"After as far as she went to-day, if she had anything she wanted you to know, wouldn't she feel free to call you?"
"You are right," conceded Leslie. "Even after to-day, for me to call would be an intrusion. Let's not talk of it further! Don't you wish we could take a peep at Mickey carrying the doll to the little sick girl?"
"I surely do!" answered Douglas. "What do you think of him, Leslie?"
"Great! Simply great!" cried the girl. "Douglas you should have heard him educate me on the doll question."

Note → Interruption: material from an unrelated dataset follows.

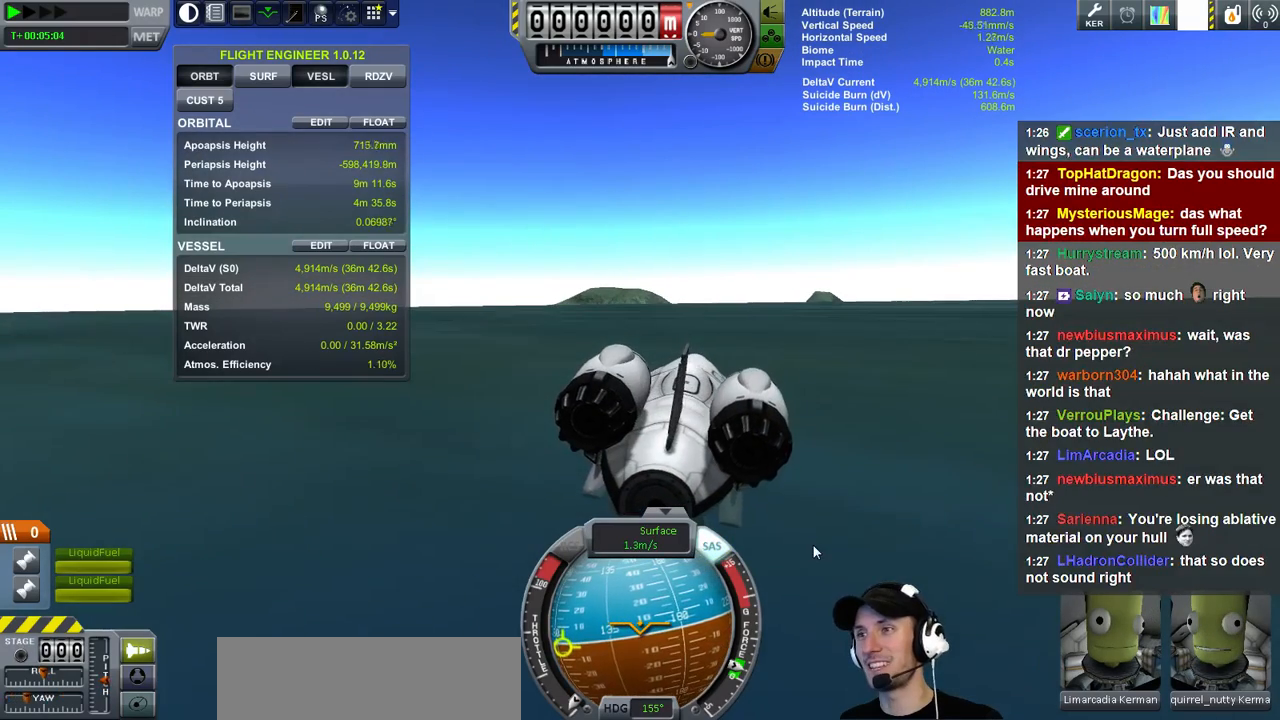
{"keys": [], "events": [[100, "q", "down"], [467, "q", "up"]]}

"How?" he asked interestedly.
"From the first glimpse I had of him, the thought came to me, 'That's Douglas' Little Brother'" she explained. "When you telephoned and said you were sending him to me, just one idea possessed me: to get what you wanted. Almost without thought at all I tried the first thing he mentioned, which happened to be a little sick neighbour girl he told me about. All girls like a doll, and I had one dressed for a birthday gift for a namesake of mine, and time plenty to fix her another. I brought it to Mickey and thought he'd be delighted."
"Was he rude?" inquired Douglas anxiously.
"Not in the least!" she answered. "Only casual! Merely made me see how thoughtless and unkind and positively vulgar my idea of pleasing a poor child was."
"Leslie, you shock me!" exclaimed Douglas.
"I mean every word of it," said the girl. "Now listen to me! It is thoughtless to offer a gift headlong, without considering a second, is it not?"